Immunofluorescence microscopy

WT and KO MEFs cells were cultured on cover slips coated with 0.1% gelatin in 6-well plates prior to the experiments. After starvation, the MEFs were fixed with 4% paraformaldehyde (PFA) in PBS for 15 min and blocked with 5% BSA in PBS containing 0.5% Triton X-100 for 20 min at room temperature and incubated overnight at 4°C with the primary antibody indicated in the figure legends. The cells were then washed with PBS for 3 times and incubated with secondary antibody for 1 h at room temperature.
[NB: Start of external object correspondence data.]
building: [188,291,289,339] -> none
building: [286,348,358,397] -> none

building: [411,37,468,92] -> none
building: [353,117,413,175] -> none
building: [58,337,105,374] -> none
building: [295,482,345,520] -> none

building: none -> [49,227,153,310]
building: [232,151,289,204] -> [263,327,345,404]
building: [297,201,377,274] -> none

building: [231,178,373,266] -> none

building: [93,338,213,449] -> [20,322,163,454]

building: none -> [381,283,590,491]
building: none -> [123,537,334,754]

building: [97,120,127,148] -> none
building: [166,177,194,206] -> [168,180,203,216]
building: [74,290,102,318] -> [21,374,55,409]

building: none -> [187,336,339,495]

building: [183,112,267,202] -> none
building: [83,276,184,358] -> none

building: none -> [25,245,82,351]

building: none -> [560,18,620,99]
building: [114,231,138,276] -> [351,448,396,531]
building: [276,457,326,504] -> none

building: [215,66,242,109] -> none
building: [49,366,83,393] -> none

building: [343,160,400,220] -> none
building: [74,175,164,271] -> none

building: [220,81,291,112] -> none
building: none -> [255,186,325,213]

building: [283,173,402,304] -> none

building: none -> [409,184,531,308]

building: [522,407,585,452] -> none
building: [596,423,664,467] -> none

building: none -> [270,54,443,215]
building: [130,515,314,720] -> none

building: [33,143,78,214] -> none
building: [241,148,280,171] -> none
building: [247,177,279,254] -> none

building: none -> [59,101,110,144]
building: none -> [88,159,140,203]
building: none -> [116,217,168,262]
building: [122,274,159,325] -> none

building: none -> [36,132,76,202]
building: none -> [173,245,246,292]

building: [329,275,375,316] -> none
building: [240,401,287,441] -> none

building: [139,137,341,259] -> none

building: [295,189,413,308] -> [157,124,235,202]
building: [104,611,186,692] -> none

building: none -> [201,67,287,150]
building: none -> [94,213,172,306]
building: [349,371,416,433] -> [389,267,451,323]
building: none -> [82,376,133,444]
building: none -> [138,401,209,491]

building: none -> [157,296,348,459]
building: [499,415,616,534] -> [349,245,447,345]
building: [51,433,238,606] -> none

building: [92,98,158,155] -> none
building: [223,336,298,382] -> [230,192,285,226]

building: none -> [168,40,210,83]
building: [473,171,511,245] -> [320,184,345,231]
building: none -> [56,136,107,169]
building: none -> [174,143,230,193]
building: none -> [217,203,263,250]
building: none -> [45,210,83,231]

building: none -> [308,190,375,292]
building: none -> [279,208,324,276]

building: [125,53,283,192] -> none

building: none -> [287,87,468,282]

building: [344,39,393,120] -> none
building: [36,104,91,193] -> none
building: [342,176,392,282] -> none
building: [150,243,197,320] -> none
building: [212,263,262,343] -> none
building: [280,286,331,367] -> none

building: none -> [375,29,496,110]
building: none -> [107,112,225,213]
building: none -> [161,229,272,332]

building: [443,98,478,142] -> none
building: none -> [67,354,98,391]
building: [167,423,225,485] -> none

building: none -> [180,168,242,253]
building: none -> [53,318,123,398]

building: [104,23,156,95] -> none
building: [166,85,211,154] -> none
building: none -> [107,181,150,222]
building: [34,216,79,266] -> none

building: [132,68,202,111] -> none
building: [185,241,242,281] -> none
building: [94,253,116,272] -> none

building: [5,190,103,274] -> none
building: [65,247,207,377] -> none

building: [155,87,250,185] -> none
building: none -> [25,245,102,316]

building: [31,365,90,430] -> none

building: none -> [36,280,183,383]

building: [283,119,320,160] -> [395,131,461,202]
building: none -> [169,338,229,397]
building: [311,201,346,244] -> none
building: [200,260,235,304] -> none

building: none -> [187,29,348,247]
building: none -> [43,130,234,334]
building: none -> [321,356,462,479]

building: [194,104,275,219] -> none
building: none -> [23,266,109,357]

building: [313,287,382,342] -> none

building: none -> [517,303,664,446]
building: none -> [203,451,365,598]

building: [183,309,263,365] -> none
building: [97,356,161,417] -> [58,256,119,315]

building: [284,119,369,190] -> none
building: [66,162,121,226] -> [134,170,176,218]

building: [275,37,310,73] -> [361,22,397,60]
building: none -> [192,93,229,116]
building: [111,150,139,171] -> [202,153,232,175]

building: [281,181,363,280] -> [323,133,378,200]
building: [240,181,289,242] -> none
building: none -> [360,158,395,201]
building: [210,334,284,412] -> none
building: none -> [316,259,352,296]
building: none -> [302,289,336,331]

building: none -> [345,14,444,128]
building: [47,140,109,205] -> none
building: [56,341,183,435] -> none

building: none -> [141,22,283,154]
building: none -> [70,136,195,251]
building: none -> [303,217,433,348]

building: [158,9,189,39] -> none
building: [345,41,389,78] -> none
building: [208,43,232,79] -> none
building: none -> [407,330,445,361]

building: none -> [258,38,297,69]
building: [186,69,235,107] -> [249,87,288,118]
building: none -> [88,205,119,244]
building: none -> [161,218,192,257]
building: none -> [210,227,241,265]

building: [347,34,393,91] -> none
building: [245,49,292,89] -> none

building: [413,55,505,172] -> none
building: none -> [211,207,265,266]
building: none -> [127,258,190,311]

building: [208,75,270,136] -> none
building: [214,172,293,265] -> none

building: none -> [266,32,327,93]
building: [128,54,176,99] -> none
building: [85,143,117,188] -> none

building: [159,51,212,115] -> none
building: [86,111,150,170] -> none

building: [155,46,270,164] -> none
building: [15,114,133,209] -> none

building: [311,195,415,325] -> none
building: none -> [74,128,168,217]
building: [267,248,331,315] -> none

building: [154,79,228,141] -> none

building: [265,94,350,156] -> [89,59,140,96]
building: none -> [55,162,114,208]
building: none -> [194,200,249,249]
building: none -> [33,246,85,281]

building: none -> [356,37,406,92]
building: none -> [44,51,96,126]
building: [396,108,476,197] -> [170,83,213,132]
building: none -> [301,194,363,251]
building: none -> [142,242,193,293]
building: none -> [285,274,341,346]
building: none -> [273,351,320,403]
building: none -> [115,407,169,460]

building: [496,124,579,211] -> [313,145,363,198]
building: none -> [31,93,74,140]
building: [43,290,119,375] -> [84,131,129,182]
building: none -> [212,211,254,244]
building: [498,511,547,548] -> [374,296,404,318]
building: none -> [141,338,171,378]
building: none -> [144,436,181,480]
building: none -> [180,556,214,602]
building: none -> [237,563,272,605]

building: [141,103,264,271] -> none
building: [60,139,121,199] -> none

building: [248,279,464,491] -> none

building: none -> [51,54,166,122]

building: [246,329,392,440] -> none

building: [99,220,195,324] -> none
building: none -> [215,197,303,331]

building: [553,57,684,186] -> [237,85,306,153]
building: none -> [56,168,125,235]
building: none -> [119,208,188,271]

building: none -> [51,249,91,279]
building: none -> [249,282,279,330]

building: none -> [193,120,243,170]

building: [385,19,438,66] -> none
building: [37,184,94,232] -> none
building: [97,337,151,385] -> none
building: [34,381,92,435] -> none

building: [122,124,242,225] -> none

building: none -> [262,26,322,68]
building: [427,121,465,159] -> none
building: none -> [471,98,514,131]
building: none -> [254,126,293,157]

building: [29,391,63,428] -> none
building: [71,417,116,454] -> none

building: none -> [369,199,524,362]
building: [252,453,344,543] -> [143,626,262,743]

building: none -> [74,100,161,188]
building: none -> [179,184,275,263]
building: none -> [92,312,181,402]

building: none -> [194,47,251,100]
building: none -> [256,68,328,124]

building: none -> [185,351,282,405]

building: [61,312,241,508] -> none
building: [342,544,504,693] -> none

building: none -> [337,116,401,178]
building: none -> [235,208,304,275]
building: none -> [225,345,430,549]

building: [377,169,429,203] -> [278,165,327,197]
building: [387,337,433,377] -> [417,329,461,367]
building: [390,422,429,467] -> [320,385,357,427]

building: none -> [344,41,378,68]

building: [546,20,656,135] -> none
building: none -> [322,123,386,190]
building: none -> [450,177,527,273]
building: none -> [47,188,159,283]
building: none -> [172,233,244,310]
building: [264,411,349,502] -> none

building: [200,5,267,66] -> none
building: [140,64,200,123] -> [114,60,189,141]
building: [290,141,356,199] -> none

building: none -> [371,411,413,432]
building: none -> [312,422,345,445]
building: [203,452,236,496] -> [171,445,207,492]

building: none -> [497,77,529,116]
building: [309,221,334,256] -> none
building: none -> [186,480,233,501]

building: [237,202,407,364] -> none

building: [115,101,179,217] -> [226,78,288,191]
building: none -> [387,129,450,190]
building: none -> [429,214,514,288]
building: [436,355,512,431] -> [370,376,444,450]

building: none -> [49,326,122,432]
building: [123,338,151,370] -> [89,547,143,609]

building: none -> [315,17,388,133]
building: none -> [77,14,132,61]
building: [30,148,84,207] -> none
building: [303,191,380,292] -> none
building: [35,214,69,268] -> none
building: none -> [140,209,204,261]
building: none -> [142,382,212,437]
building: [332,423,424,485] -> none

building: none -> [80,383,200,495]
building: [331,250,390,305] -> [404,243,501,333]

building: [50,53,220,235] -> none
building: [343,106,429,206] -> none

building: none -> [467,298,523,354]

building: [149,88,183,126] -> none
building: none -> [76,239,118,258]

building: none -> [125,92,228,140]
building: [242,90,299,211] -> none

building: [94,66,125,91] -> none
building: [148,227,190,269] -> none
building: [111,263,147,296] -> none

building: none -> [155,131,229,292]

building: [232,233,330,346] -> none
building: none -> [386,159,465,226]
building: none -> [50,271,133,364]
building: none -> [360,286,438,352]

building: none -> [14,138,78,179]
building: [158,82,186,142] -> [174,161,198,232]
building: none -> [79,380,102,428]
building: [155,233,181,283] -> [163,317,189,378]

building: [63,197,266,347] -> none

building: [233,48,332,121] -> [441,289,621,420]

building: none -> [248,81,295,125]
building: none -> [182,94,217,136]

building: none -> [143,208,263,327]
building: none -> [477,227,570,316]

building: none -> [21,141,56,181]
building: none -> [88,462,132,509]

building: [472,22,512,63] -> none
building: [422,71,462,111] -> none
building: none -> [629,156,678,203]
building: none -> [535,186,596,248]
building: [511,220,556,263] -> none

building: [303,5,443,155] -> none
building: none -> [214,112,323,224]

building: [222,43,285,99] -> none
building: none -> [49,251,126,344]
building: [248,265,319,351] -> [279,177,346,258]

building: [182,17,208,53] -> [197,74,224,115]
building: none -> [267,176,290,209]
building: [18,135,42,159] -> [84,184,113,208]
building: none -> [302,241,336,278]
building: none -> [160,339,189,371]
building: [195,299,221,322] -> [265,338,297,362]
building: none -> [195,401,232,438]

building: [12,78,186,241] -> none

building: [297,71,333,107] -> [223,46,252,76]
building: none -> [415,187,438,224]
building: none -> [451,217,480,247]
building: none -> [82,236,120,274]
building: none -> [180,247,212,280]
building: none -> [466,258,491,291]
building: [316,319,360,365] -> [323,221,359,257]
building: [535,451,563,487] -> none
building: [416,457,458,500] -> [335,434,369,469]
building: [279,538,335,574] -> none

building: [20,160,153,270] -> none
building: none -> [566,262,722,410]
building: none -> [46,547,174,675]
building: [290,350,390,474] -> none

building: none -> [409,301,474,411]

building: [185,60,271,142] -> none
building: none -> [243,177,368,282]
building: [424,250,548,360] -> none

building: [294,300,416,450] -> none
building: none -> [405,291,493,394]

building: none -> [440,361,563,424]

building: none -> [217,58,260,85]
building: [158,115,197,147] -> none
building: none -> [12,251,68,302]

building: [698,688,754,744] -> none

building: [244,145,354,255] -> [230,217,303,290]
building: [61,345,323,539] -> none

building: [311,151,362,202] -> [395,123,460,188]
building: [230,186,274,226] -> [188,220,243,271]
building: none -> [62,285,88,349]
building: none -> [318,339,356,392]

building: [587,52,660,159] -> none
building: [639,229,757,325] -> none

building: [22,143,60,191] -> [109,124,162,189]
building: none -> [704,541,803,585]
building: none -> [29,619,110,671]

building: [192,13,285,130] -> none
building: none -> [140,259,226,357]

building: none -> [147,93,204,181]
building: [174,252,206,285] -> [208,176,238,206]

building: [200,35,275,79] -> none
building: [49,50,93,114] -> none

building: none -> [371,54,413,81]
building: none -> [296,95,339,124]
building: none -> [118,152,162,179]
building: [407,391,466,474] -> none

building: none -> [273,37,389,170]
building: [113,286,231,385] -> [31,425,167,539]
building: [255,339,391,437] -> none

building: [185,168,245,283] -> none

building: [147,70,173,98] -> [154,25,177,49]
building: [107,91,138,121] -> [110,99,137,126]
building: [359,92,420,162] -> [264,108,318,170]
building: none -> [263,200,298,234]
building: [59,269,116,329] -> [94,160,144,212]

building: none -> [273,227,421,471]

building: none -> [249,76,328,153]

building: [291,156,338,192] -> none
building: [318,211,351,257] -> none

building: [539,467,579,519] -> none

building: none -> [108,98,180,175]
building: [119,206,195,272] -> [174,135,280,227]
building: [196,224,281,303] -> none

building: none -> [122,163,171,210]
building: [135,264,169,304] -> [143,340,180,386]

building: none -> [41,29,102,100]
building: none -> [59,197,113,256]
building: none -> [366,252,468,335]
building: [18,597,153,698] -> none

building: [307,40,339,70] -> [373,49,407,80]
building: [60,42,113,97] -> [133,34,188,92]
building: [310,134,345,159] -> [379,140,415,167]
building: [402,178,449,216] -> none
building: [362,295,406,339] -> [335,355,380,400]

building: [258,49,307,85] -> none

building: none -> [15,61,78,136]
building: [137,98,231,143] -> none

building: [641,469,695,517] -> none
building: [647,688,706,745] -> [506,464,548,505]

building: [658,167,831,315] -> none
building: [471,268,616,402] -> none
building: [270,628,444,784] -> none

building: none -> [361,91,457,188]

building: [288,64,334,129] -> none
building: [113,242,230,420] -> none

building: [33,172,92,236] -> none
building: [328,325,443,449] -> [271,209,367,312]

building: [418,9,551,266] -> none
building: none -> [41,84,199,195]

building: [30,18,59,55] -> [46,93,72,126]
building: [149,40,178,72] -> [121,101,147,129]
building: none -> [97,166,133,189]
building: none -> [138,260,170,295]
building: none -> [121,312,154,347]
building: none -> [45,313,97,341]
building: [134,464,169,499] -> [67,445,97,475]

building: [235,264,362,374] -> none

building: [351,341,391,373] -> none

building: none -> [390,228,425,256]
The images were obtained using a BZ-X700 deconvolutional microscope (Keyence, Osaka, Japan) or a CSU-W1 spinning disc confocal microscope (Nikon, Tokyo, Japan) with 2 Hamamatsu Flash 4 cameras at the Northwestern University Center for Advanced Microscopy facility, and data were processed with ImageJ 1.51w software. For hepatic mitochondria staining, neonatal livers from both WT and KO pups were harvested shortly after birth (~6 h) and stained with anti-Tom20 antibody. And images were acquired with CSU-W1 spinning disc confocal microscope as described above. For mitochondrial length quantification, images from both WT and KO (n = 15 for each group) with mitochondrial staining were analyzed for average mitochondrial length in ImageJ with a marco kindly provided by the Microscopy Core Facility at the University of Chicago. Intact whole mitochondrial length from 5 random areas in each image were manually measured to further validate the results by the marco. For mitochondrial quantification of elongation and fragmentation, both WT and KO cell images (n = 25 for each group, unless specified elsewhere) were subjected to a blind-scoring based on the mitochondrial morphology by 3 different viewers. The percentage for each sub-type of mitochondria with different categories (fragmented, intermedium or elongated) was calculated based on the scoring results.